# PROBLEM TO WORK ON
Lines containing "therapeutic" should be pulled from the material below.

# GIVEN INFORMATION
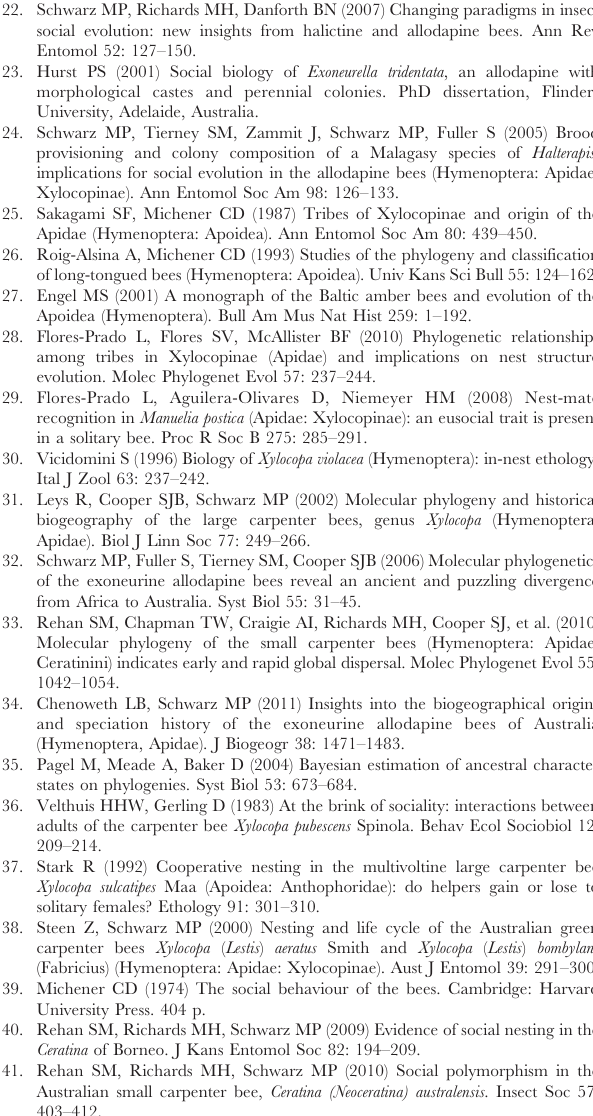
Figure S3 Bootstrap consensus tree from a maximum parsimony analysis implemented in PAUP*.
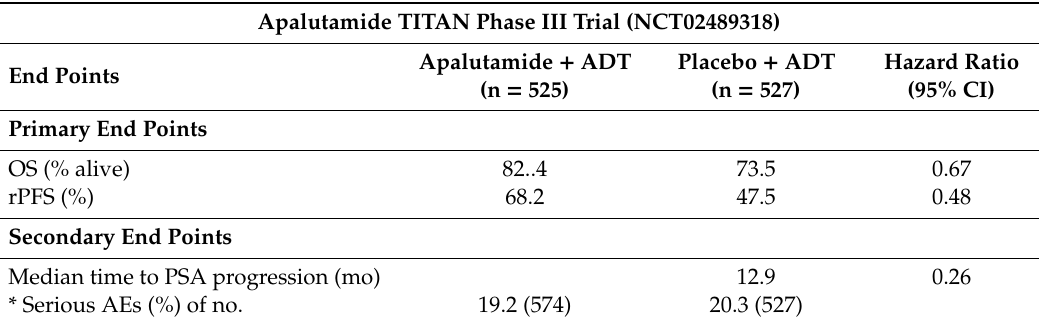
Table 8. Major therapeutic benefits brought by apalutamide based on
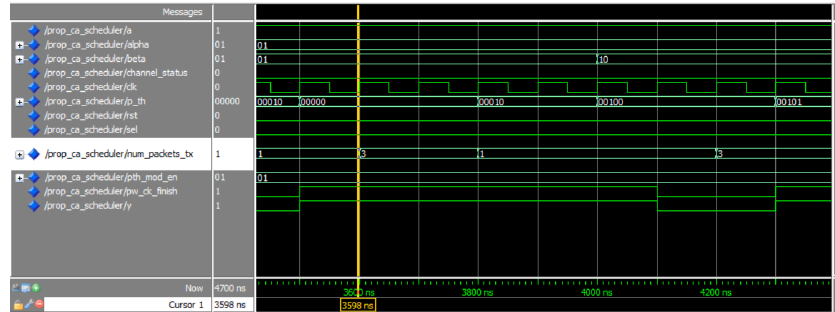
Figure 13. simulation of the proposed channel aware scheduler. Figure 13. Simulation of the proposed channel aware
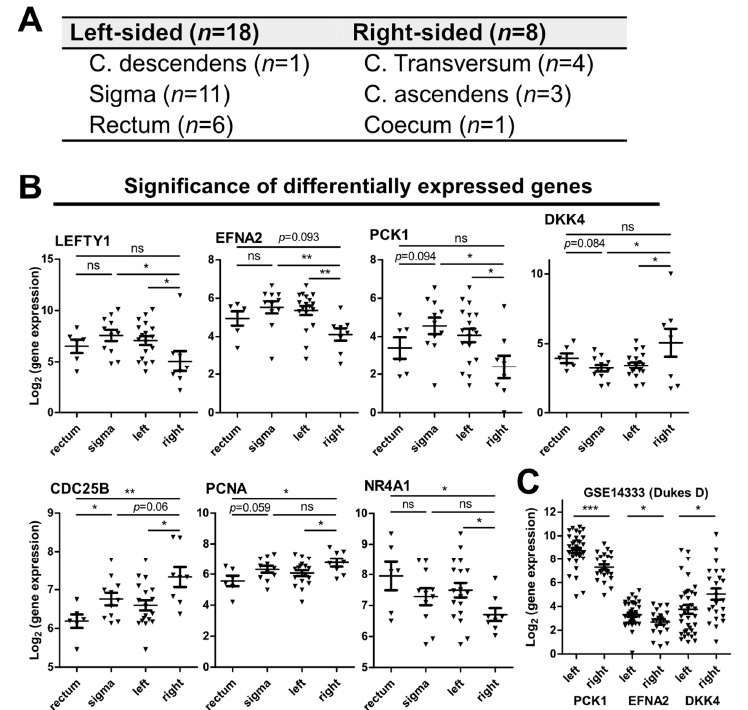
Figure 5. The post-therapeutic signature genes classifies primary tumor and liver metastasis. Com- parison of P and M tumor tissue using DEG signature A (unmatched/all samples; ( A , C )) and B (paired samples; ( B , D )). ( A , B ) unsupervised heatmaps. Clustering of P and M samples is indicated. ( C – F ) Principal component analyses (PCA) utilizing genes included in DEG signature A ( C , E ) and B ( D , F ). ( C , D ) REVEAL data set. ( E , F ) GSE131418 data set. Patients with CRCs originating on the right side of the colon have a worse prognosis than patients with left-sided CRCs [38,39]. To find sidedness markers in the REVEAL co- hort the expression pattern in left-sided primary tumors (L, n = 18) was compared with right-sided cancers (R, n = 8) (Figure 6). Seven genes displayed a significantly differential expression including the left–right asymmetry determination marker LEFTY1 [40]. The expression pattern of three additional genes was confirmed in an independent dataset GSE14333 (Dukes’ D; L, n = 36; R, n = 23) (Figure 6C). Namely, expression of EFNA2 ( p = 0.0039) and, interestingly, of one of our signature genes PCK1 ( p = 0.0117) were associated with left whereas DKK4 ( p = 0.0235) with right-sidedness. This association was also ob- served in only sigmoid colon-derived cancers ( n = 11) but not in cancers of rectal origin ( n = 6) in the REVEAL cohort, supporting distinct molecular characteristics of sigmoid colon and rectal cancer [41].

# EXERCISE OUTPUT
Table 8. Major therapeutic benefits brought by apalutamide based on
Figure 5. The post-therapeutic signature genes classifies primary tumor and liver metastasis. Com- parison of P and M tumor tissue using DEG signature A (unmatched/all samples; ( A , C )) and B (paired samples; ( B , D )). ( A , B ) unsupervised heatmaps. Clustering of P and M samples is indicated. ( C – F ) Principal component analyses (PCA) utilizing genes included in DEG signature A ( C , E ) and B ( D , F ). ( C , D ) REVEAL data set. ( E , F ) GSE131418 data set. Patients with CRCs originating on the right side of the colon have a worse prognosis than patients with left-sided CRCs [38,39]. To find sidedness markers in the REVEAL co- hort the expression pattern in left-sided primary tumors (L, n = 18) was compared with right-sided cancers (R, n = 8) (Figure 6). Seven genes displayed a significantly differential expression including the left–right asymmetry determination marker LEFTY1 [40]. The expression pattern of three additional genes was confirmed in an independent dataset GSE14333 (Dukes’ D; L, n = 36; R, n = 23) (Figure 6C). Namely, expression of EFNA2 ( p = 0.0039) and, interestingly, of one of our signature genes PCK1 ( p = 0.0117) were associated with left whereas DKK4 ( p = 0.0235) with right-sidedness. This association was also ob- served in only sigmoid colon-derived cancers ( n = 11) but not in cancers of rectal origin ( n = 6) in the REVEAL cohort, supporting distinct molecular characteristics of sigmoid colon and rectal cancer [41].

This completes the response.